((

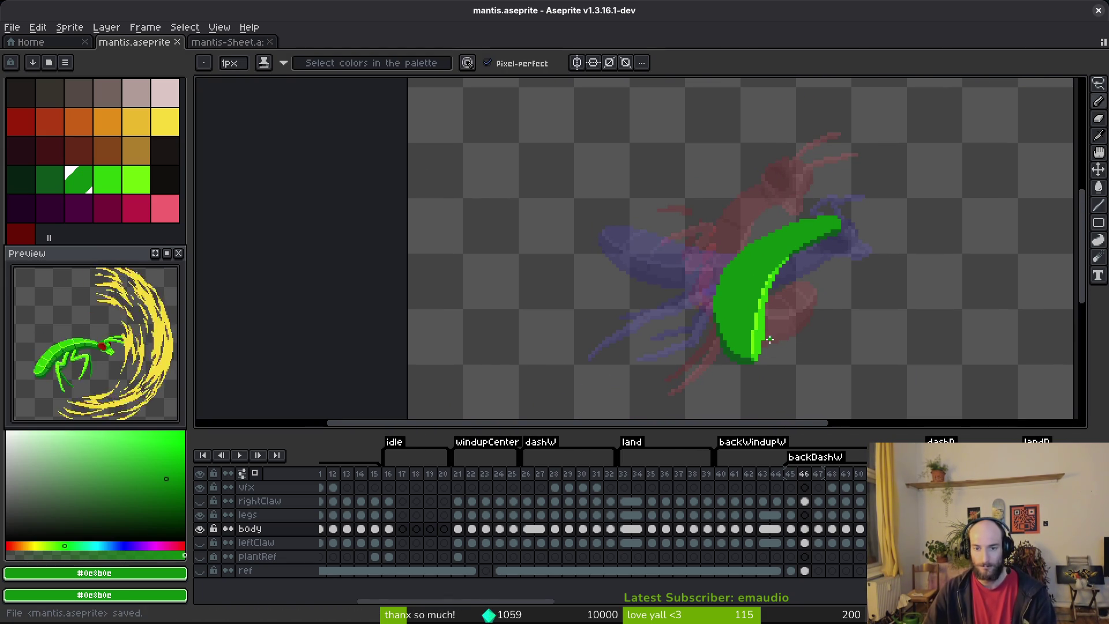
{"action": "scroll", "coordinate": [750, 335], "scroll_direction": "up", "scroll_amount": 1}
{"action": "key", "text": "Left"}
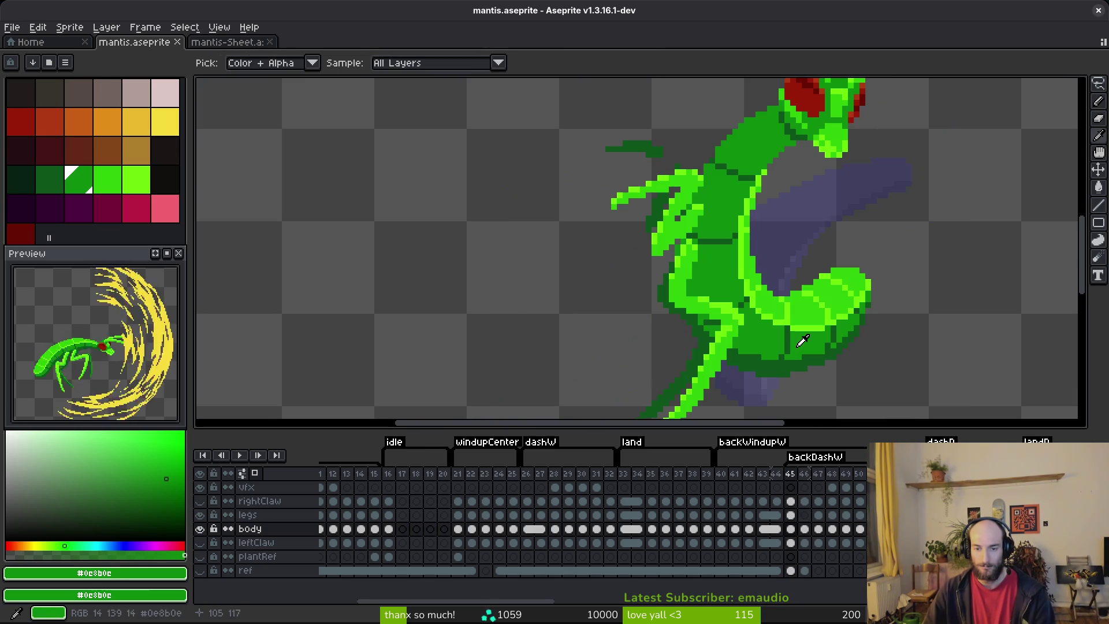
- Sample lime #6cff0a from frame 45 and set the body green as secondary colour on frame 46
{"action": "left_click", "coordinate": [794, 309], "text": "alt"}
{"action": "key", "text": "Right"}
{"action": "scroll", "coordinate": [729, 316], "scroll_direction": "up", "scroll_amount": 2}
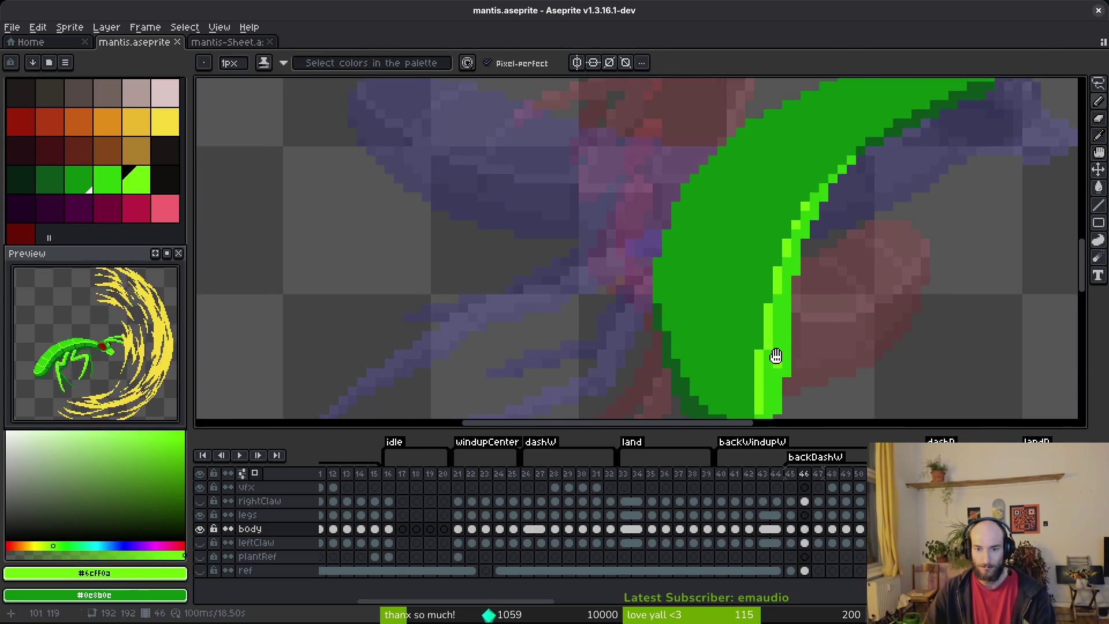
{"action": "left_click", "coordinate": [726, 309]}
{"action": "key", "text": "ctrl+z"}
{"action": "right_click", "coordinate": [717, 306], "text": "alt"}
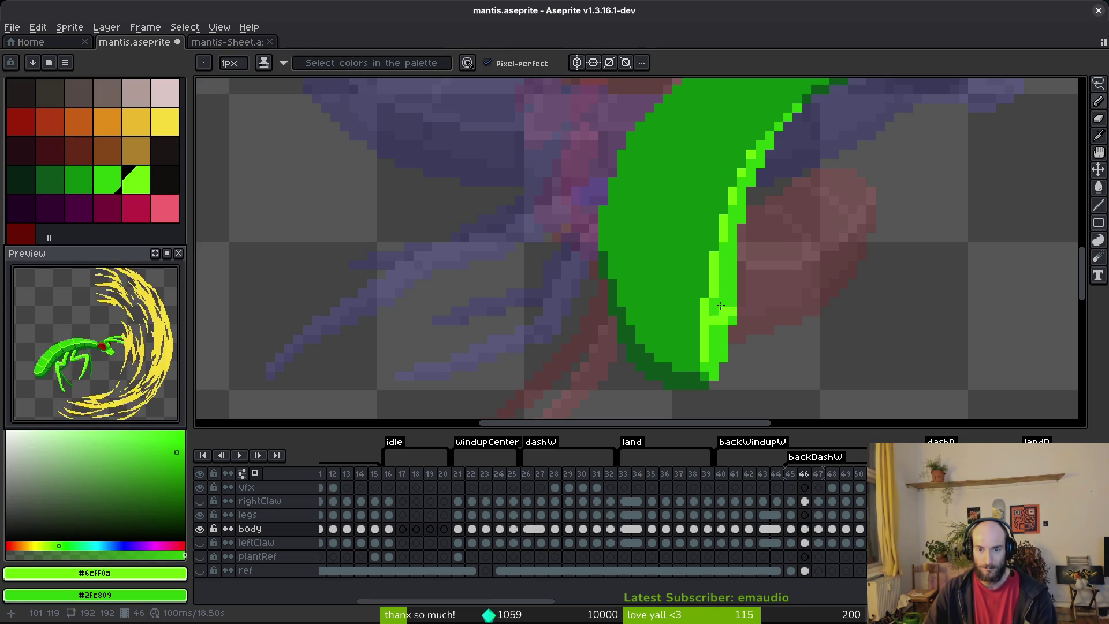
{"action": "scroll", "coordinate": [721, 295], "scroll_direction": "up", "scroll_amount": 2}
- Add lime #6cff0a pixels extending the highlight up the body's inner curved edge
{"action": "left_click", "coordinate": [716, 254]}
{"action": "scroll", "coordinate": [716, 254], "scroll_direction": "up", "scroll_amount": 3}
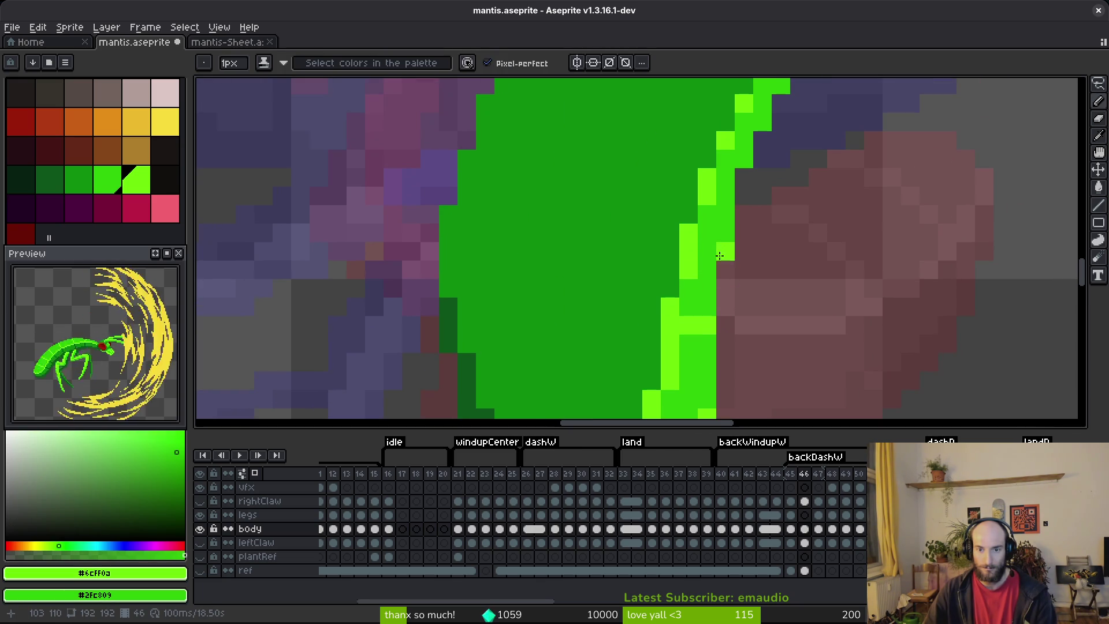
{"action": "left_click", "coordinate": [733, 196]}
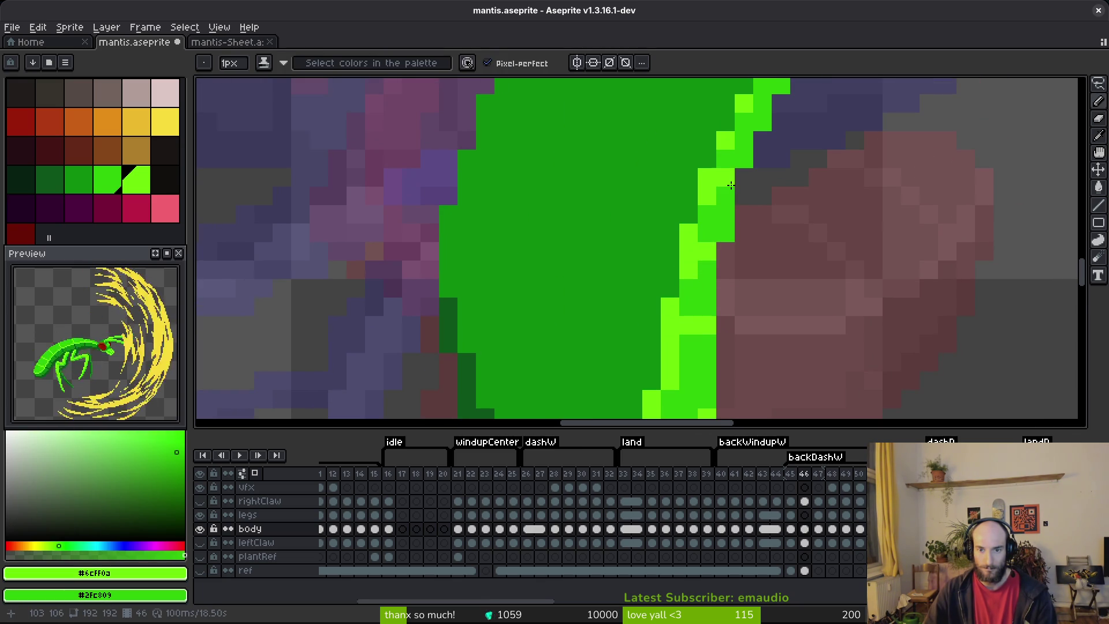
{"action": "scroll", "coordinate": [775, 255], "scroll_direction": "down", "scroll_amount": 4}
{"action": "scroll", "coordinate": [762, 229], "scroll_direction": "up", "scroll_amount": 4}
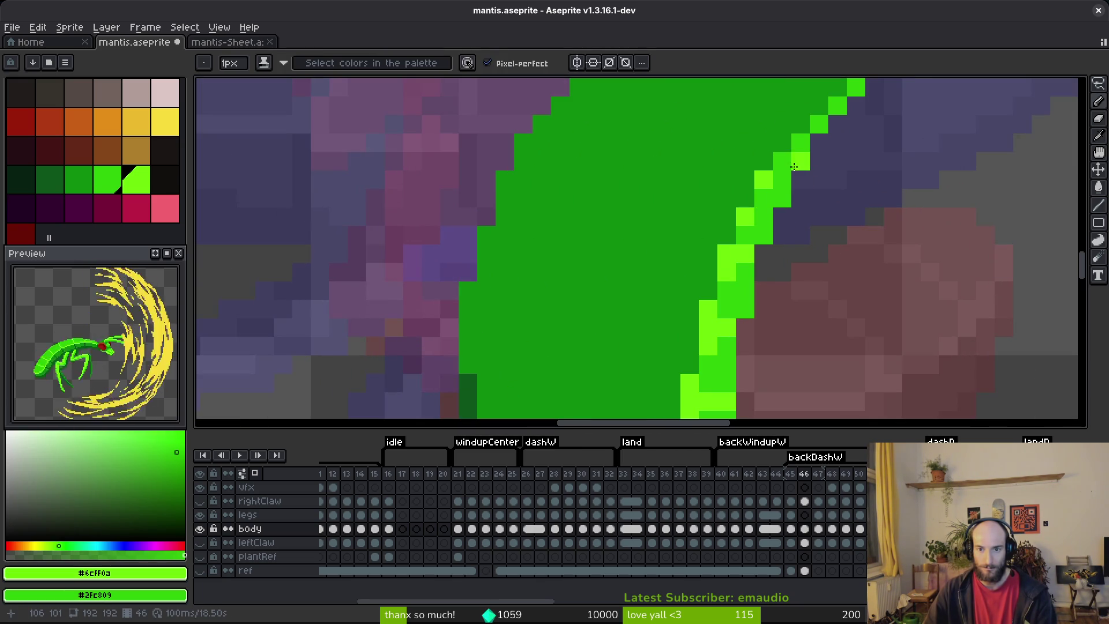
{"action": "scroll", "coordinate": [834, 228], "scroll_direction": "down", "scroll_amount": 4}
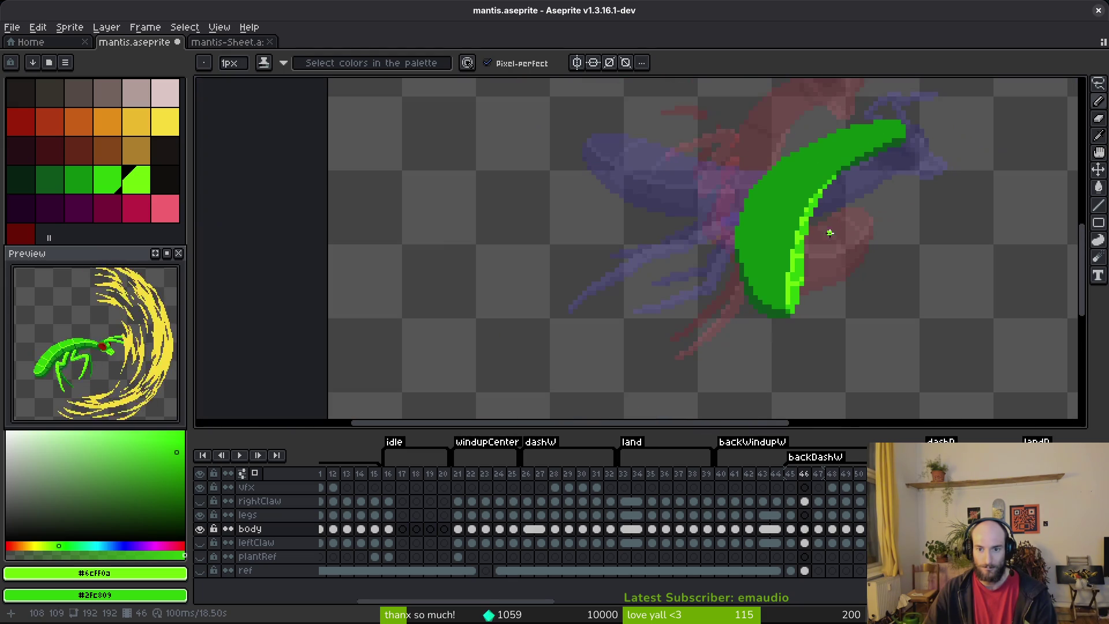
{"action": "scroll", "coordinate": [822, 199], "scroll_direction": "up", "scroll_amount": 4}
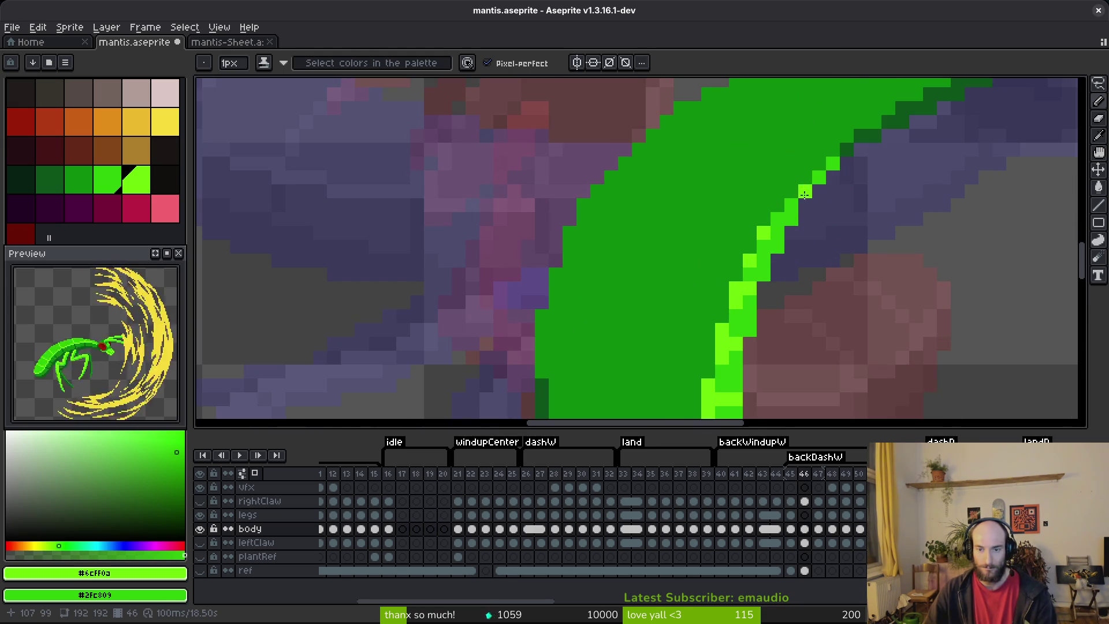
{"action": "scroll", "coordinate": [829, 247], "scroll_direction": "down", "scroll_amount": 4}
{"action": "scroll", "coordinate": [824, 239], "scroll_direction": "up", "scroll_amount": 2}
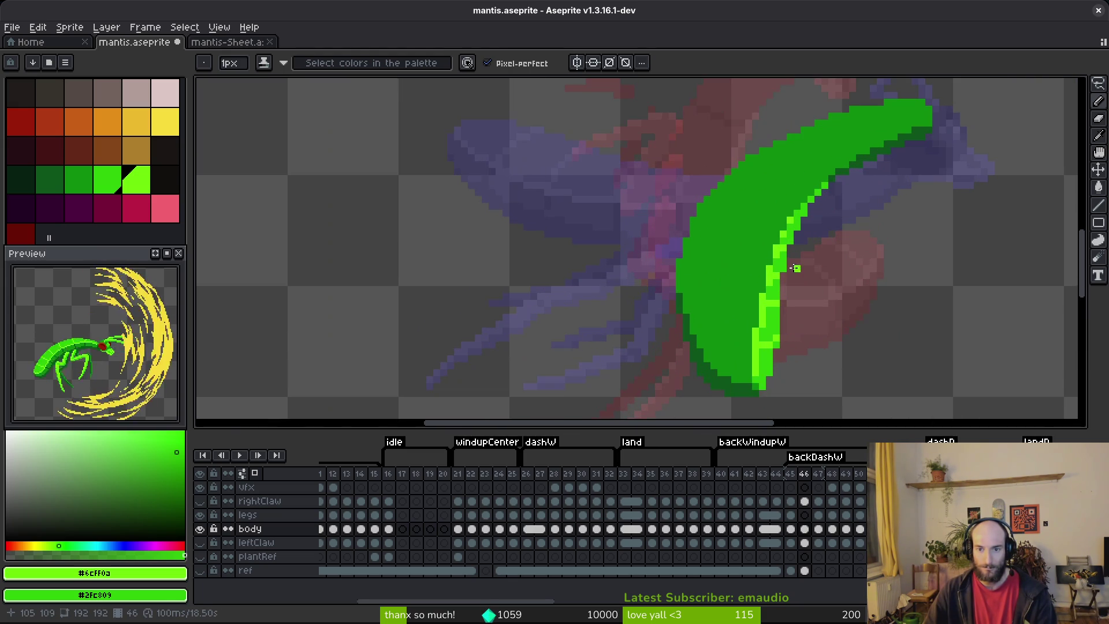
{"action": "left_click", "coordinate": [741, 378], "text": "alt"}
{"action": "scroll", "coordinate": [750, 346], "scroll_direction": "up", "scroll_amount": 2}
- Draw dark-green pixels across the lower body, cleaning stray ones with mid green, then save
{"action": "mouse_move", "coordinate": [739, 340]}
{"action": "left_mouse_down"}
{"action": "mouse_move", "coordinate": [729, 338]}
{"action": "mouse_move", "coordinate": [748, 335]}
{"action": "mouse_move", "coordinate": [668, 313]}
{"action": "left_mouse_up"}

))

### [Exercise goal]
Say how many lines in the listing above include "pixels". Give nothing but the number.

### [Result of this task]
2